Will Volcker Rule Rollback Save Financials?

Newsclips — June 5, 2018

Markets

Many are hoping the roll-back of the Volcker rule will provide the financial sector with a much-needed boost. It may have much wider implications.

 

  • Fortune.com – It’s Time to Just Kill the Volcker Rule

    Last week, federal regulators proposed softening the Volcker rule. The nearly 400-page proposal tries to ease the rule’s restrictions on bank trading practices, based largely on bank size. The approach, while rational, is really just an exercise in nibbling around the edges. It would be far better—and simpler—if Congress were to just eliminate the rule completely. A regulation mandated by Dodd-Frank, the Volcker rule partially bans proprietary trading by banks. The idea behind the rule—a longtime pet project of former Fed Chair Paul Volcker—sounds perfectly sensible: Banks with access to federal deposit insurance and the Fed’s discount window should not be allowed to make risky bets for their own profits. That idea is flawed, however, because it fails to recognize that U.S. commercial banks make risky bets—with insured funds—for their own profits all the time.

Summary

Last week’s news that the Fed endorsed a roll-back of the Volcker rule helped financial equities find their footing.

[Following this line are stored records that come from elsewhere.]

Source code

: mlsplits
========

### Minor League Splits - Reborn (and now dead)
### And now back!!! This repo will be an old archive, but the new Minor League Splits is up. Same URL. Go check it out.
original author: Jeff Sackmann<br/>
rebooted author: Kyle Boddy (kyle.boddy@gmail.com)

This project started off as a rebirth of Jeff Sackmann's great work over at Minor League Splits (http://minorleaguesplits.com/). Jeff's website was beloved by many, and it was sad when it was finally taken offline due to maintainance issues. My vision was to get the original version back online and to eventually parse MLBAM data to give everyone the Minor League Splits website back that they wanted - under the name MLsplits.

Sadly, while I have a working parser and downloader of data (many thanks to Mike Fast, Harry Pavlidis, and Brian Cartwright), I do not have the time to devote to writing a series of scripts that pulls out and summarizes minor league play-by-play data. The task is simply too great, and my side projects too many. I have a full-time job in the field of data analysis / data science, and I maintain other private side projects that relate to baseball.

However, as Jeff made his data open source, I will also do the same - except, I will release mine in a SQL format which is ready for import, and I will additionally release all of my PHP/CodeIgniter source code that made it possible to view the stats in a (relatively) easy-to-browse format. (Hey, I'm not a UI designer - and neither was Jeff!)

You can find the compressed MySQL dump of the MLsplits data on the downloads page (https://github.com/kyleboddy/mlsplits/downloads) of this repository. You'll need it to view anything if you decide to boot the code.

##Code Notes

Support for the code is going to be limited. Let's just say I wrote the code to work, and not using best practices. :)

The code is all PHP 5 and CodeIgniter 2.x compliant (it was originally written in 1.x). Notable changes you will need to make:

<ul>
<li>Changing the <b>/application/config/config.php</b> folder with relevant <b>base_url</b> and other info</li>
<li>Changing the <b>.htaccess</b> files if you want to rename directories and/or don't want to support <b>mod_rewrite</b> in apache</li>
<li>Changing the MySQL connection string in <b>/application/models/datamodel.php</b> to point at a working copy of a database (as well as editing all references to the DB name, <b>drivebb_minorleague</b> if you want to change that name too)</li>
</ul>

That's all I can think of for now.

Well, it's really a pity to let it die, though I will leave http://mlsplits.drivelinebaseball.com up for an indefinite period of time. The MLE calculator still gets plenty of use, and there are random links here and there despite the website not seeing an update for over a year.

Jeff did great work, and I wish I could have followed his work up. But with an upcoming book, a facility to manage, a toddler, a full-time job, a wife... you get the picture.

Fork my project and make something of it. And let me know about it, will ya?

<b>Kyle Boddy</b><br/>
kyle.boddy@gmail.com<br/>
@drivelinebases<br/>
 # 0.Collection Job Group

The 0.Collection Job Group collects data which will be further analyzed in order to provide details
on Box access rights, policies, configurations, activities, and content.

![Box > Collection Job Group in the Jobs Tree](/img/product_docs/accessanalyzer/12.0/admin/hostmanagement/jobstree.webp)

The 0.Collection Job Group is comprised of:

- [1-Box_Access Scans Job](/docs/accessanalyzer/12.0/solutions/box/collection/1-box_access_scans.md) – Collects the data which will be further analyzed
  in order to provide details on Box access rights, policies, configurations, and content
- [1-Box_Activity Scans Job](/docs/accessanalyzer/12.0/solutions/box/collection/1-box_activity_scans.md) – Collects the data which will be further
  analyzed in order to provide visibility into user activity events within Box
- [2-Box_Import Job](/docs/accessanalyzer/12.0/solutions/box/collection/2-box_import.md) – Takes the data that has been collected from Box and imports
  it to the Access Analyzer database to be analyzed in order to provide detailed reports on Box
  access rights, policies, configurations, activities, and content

The outlook for the sector remains shaky, however, and cyclical equity performance in the U.S. is limited to the technology sector. Whether the roll-back delivers will have important implications for Treasury yields. 

Comment

Turmoil in Europe struck the financial sector particularly hard and has been a drag on the recovery. As the chart at the top of the post shows, the financial sector has lagged the broader S&P 500 by 3.6% since the rebound. The sector has fallen out of favor with ETF investors as well. The chart below shows net ETF flows for U.S. equity sector funds in May. Financials saw the largest net outflows ($743 million) by a wide margin, followed by consumer discretionary funds, another cyclical sector. 

 

 

Last month we discussed an alternative to the BofA Merrill Lynch fund flows index for gauging a shift into a risk-off environment. One idea was the spread between risk-adjusted returns between cyclical (technology, consumer discretionary, financials) and non-cyclical (consumer staples, real estate, utilities). Despite the technology sector’s enthusiastic rebound, the underperformance of the other two cyclical sectors has this ratio on the threshold of outperformance by non-cyclical sectors. Prior shifts toward non-cyclical outperformance were long-lasting prior to 2017, and reliably accompanied by falling Treasury yields. 

 

 

The return spread above isn’t the only indicator that flashed a warning signal last week. We use total returns for financial sector equities to forecast changes in the spread between the U.S. 10-year and 2-year Treasury yields. Financial sector underperformance, exacerbated by concerns in Italy and Spain, pointed toward 2y10y flattening to new lows. The rebound has seen expectations for the 2y10y spread stabilize, but the outlook for net interest margins remains shaky. 

 

 

We noted in our credit update yesterday that tighter financial conditions appear to be biting as the Fed prepares to hike rates again this month. Expectations for renewed flattening in the 2y10y spread would hit just as the sector endured the fourth consecutive month of tighter financial conditions. This is the first such instance since August 2015. 

 

 

Conclusion

Many are hoping that a relaxation of the Volcker rule will provide the financial sector a much-needed boost. Whether the rule changes deliver may have much wider implications. Deteriorating performance of cyclical equities outside the technology sector has us on the brink of a shift toward outperformance of non-cyclical equities. Falling Treasury yields tend to accompany these shifts and would bring more pain to the financial sector.